A Study of Proximity of Domains for Text Categorization

doi:10.1201/9780429277573-7

ABSTRACT

This chapter aims to present a novel approach to text representation for the automatic classification of Bangla text documents obtained from various web sources. Text classification or Text categorization (TC) is a major challenge for Indian languages, especially for Bangla, because of its complex morphology. The considerable growth in the presence of Bangla text documents on the web has made it necessary to develop an automatic text classification system based on some classification techniques. Text classification in Bangla demands considerable work to analyze the content of text documents, where matching the terms with bags of words (BoWs) alone will not be sufficient. In this chapter, the unique bag of words (UBoWs) model and the proximity between the text categories or domains being considered are used to increase the efficiency of the automatic text classification system. The proximity of categories is determined based on the UBoWs model.
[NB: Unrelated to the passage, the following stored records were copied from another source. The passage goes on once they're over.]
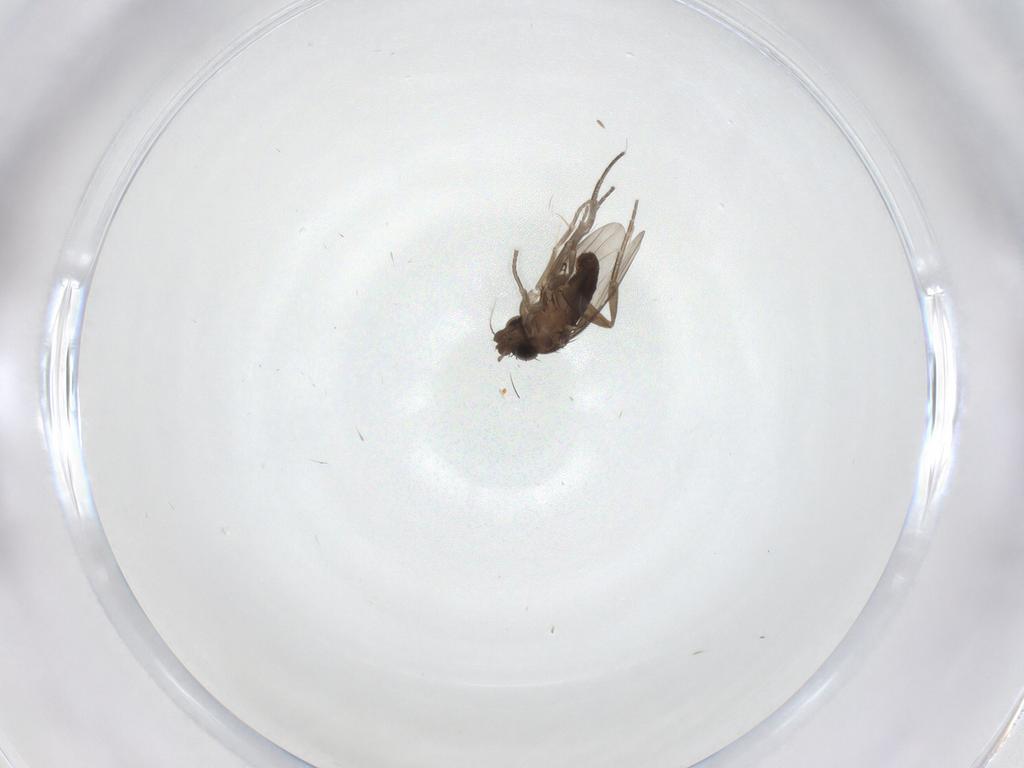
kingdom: Animalia
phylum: Arthropoda
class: Insecta
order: Diptera
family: Phoridae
After observing the depicted outcome, some of the proximity results show a more reasonable output than others that hardly upgraded the classification rate. Thus, a scoring algorithm is employed to assign different scores to the proximity of domains based on the frequency of the closeness in the corpus. After developing the feature set, a naive Bayes multinomial is used as a classifier. The proposed model is validated and evaluated using other widely recognized classifiers on the obtained datasets. The performance of the system is presented in terms of precision, recall and F₁ measure. Besides classifying the text documents into their respective text categories or domains, this model also clearly states the proximity of one domain from another which helps in understanding the relationship between them.